A sudden jerk that threw her forward so that she banged her head, cried out. The helicopter bucked, sent her slithering on to the floor. The two men were trying to shout to each other and she felt their fear rather than heard it, Bill's eyes wide with terror behind his thick goggles.

And at that moment the noise cut out. Nothing; just a rush of air, a sensation of dizziness, the only roaring that in her own ears.

'For fuck's sake!'

A scream, she thought it came from the pilot. Clung tightly to the stanchion of her seat, shut her eyes tightly.

'Fucking shit!' Both men were yelling, screaming, struggling desperately with levers on the instrument panel.

Plunging downwards, the rotor blades spinning slower and slower.

Jackie did not even brace herself for the inevitable impact, just saw in her mind the face which no longer eluded her, wept because she remembered more clearly than ever now, and knew that she would never see it again.

And then they hit the snow-covered hillside, bounced, slewed, the helicopter breaking up and leaving a trail of debris in its wake as it rolled downhill, finally struck an outcrop of rock and was crunched into a ball of mangled metal.

CHAPTER TWENTY-FIVE

REITZE HAD coughed and spat blood into the wash-basin that morning, then vomited, clinging on to the stand, otherwise he would have fallen. The room around him swam and he had to wait for it to steady.

He forced himself to think logically, didn't like what his thoughts came up with. The tests had proved conclusive, too conclusive. They would not be making any more tests because they had achieved the ultimate—death, the end of civilisation.

A cancerous side-effect to the skin disease, a contagious one. The reversion had only been a symptom of what was to follow. The body's resistance was lowered, vulnerable to just about anything that was going, like AIDS in a way. Severe cold had killed off most of the population and those who survived ended up with this spreading cancer that grew like couch grass in May. And if you missed it once you caught it off somebody else.

He brushed his teeth, tried to get the taste out of his mouth. It didn't work, smelled like your shit had come up the wrong way. Bastards, not just the fuckers who had started all this but the throwbacks themselves, disease-carrying apes that should have been driven into the hills in the beginning and left there. Instead they were brought in here for tests and this was what you ended up with, a dose of internal syphilis.

Reitze began to pull on his shirt, coughed again and spotted it with crimson. Even so he needed a Camel, he wouldn't gain anything by kicking the habit now.

He let himself out of his room and went down to the laboratory.
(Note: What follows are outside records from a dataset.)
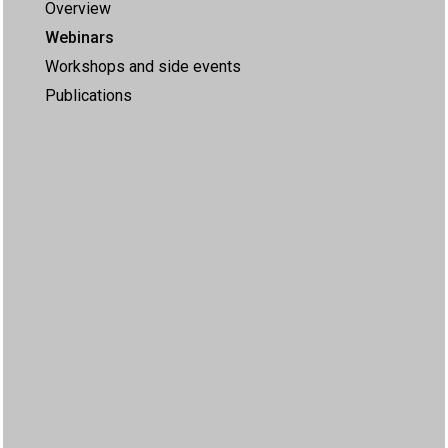
Overview
Webinars
Workshops and side events
Publications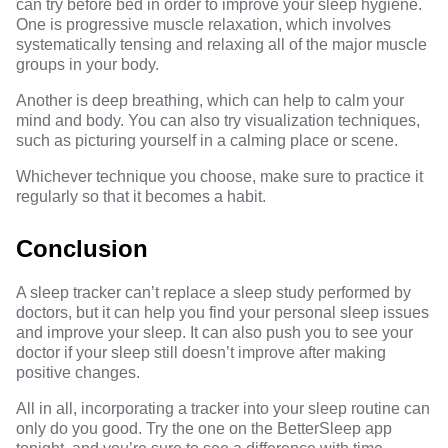
can try before bed in order to improve your sleep hygiene.
One is progressive muscle relaxation, which involves
systematically tensing and relaxing all of the major muscle
groups in your body.
Another is deep breathing, which can help to calm your
mind and body. You can also try visualization techniques,
such as picturing yourself in a calming place or scene.
Whichever technique you choose, make sure to practice it
regularly so that it becomes a habit.
Conclusion
A sleep tracker can’t replace a sleep study performed by
doctors, but it can help you find your personal sleep issues
and improve your sleep. It can also push you to see your
doctor if your sleep still doesn’t improve after making
positive changes.
All in all, incorporating a tracker into your sleep routine can
only do you good. Try the one on the BetterSleep app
There was no sign of Westcote, Barnes or Newman, and he didn't think they would be showing up.

Caldecott and his ministers had been moved across to the other centre, the one where Royalty was housed, the final bastion. The last step to preserve life as Mankind knew it.

Sketchy reports were still filtering in from the States but now winter had hit them hard too. Whole settlements of throwbacks were reported dead and there had been outbreaks of the Coughing Death reported in New York, Los Angeles and Houston. Undoubtedly it was in a lot of other places, too, but the news had not come through. Maybe nobody really wanted to know.

The Professor's lips tightened into a bloodless slit, those eyes behind the rimless lenses were no longer expressionless. He crossed to the first experimental chamber, peered in through the tiny window. One of them was stiH alive; two lay dead on the floor, their bodies streaked with pink phlegm as though haemorrhaging snails had crawled all over them. The third was sitting propped up against the far wall; for him time was running out too.

Reitze went to one of the cupboards, unlocked it and took down a red-labelled bottle, filled a syringe from it. He laughed softly to himself, heard his lungs rattle. There wasn't much time left for any of them.

There was fear in the captive's eyes when Reitze opened the door, sheer terror that had those twin orbs rolling right up until only the whites were visible, arms and legs twitching, the nearest they could get to crazy headlong flight. A rush of liquid anal wind. The bastard knows, Reitze thought. He might be the equivalent of a Stone Age man but he knows just what I'm going to do to him.